The case is Elfgeeh v. United States of America, decided on May 23. Elfgeeh plead guilty to operating and conspiring to operate a money transmitting business without a license. Then he fired his lawyer and hired Burton Pugach, who had been disbarred in 1960. That's right, disbarred 43 years earlier! Elfgeeh did not know this, though. Elfgeeh paid Pugach money to vacate the guilty plea. Elfgeeh, meanwhile, used a licensed attorney, Frank Hancock, to actually advise Elfgeeh. Usually, Elfgeeh met with Hancock and Pugach at the same time. As the Second Circuit (Raggi, Winter and Chin) puts it:
Appellant described these meetings as ones in which Hancock spoke very little, often only to express agreement with Pugach, pose a legal question, or advise Pugach to explain a particular point to appellant. Hancock was also aware that Pugach and appellant had discussed matters relating to the case and would often decide the course of action before speaking with Hancock. Nevertheless, Hancock signed all documents filed with the court, and only Hancock appeared on behalf of appellant at court proceedings, other than one instance where Pugach informed the court that Hancock was unavailable.
The trial court denied Elfgeeh's motion to vacate the plea, but it vacated the plea anyway, for other reasons: the magistrate judge did something wrong in handling the guilty plea. It was a big mistake for Elfgeeh to try to re-open the case. The government would not make a new plea offer, and Elfgeeh lost his trial and was given 188 months' incarceration, more than twice as long as the incarceration under the initial guilty plea.

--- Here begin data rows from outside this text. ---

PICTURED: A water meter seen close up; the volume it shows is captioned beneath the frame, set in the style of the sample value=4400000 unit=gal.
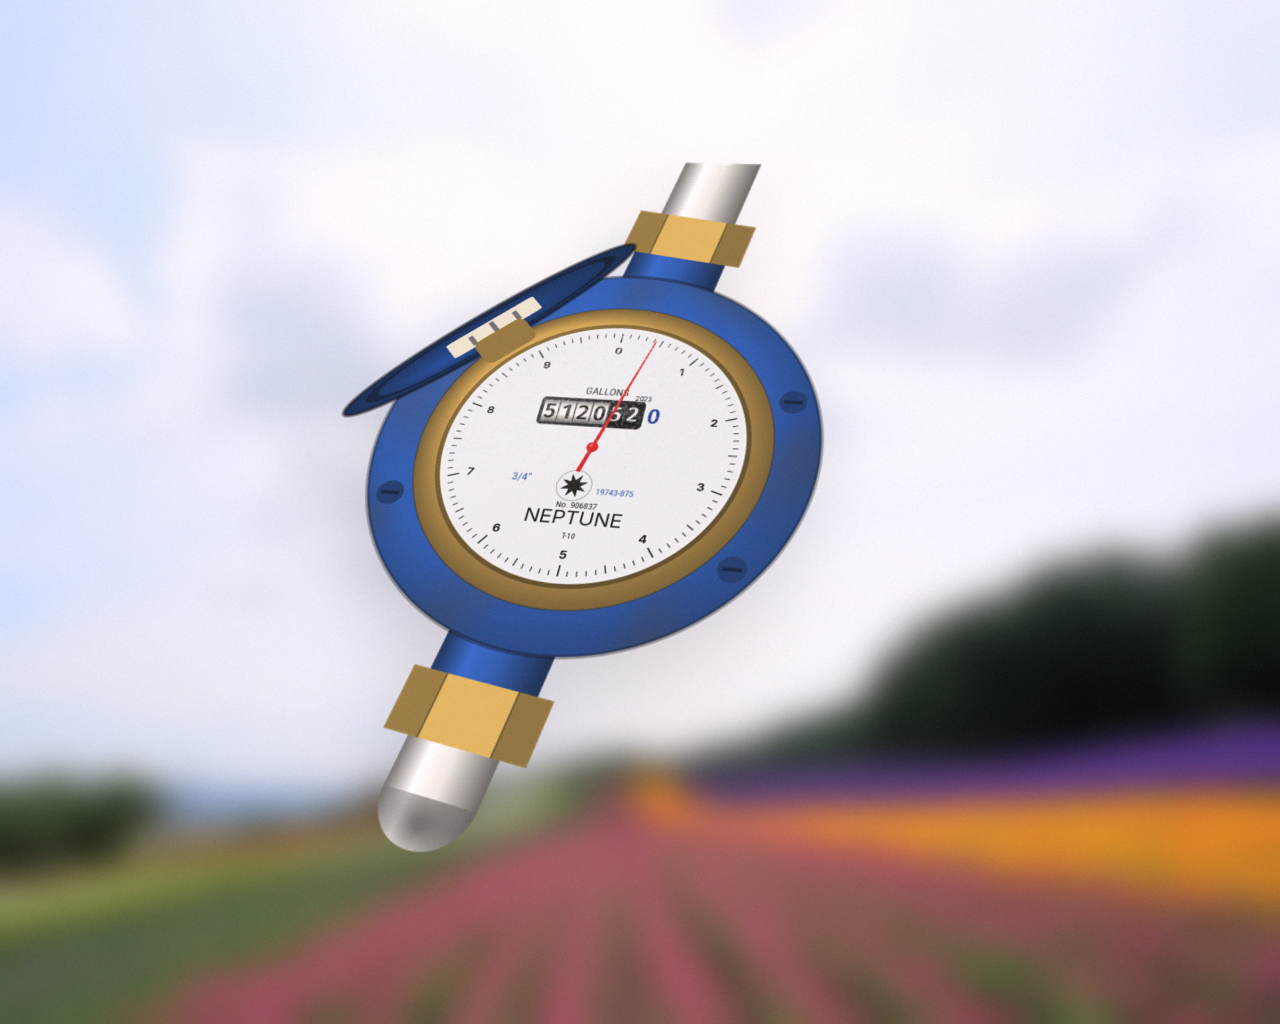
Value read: value=5120520.4 unit=gal
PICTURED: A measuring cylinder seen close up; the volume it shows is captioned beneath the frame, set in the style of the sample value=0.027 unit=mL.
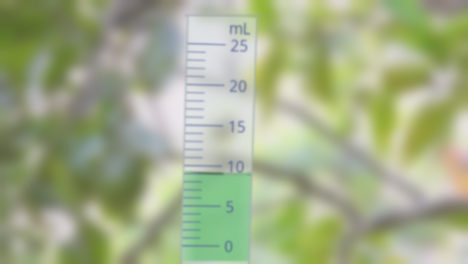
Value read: value=9 unit=mL
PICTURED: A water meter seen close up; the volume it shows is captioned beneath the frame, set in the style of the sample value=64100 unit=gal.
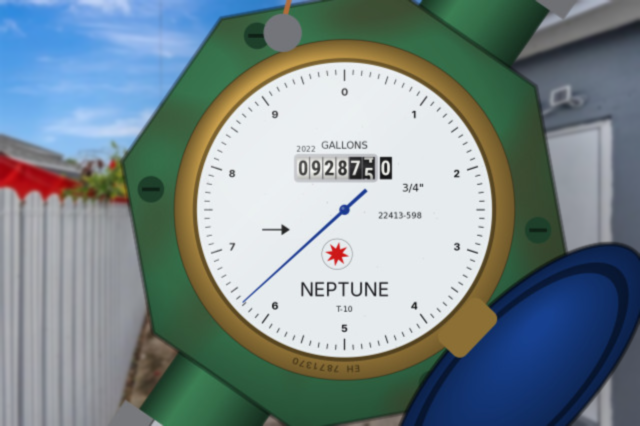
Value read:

The habeas petition argues that Elfgeeh relied on legal advice from a disbarred attorney. The issue is "whether a per se ineffectiveness rule applies when a defendant, although having a licensed attorney of record, relies on the advice of a disbarred attorney." The answer is no. While Elfgeeh argued that Pugach was his "de facto attorney," at all times, Hancock was legally advising Elfgeeh, signing all papers and appearing for him in court. Had Pugach been the only one advising Elfgeeh, he would win the habeas petition. But he was not. (By the way, Hancock was later disbarred for aiding in the unauthorized practice of law through Pugach). The Second Circuit concludes,
A court cannot -- and, where a decision is one for the client to make, should not -- ensure that a defendant accepts advice only from his attorney of record. Indeed, many defendants may well take advice from friends or family, including persons claiming legal knowledge, when deciding to accept or reject a plea agreement, to testify at trial, etc. These decisions are for the defendant to make, after receiving the informed advice of licensed counsel. That advice may be defective, even non-existent, but the Strickland two-prong test is fully adequate to protect defendants in such cases. ... If a per se ineffectiveness rule joined with a de facto attorney claim were adopted, defendants such as appellant would have great incentive to claim reliance on advice from unlicensed sources. The extent of such reliance would almost always be indeterminable, and the claimed reliance would, in and of itself, tend to constitute the advisor as a de facto attorney.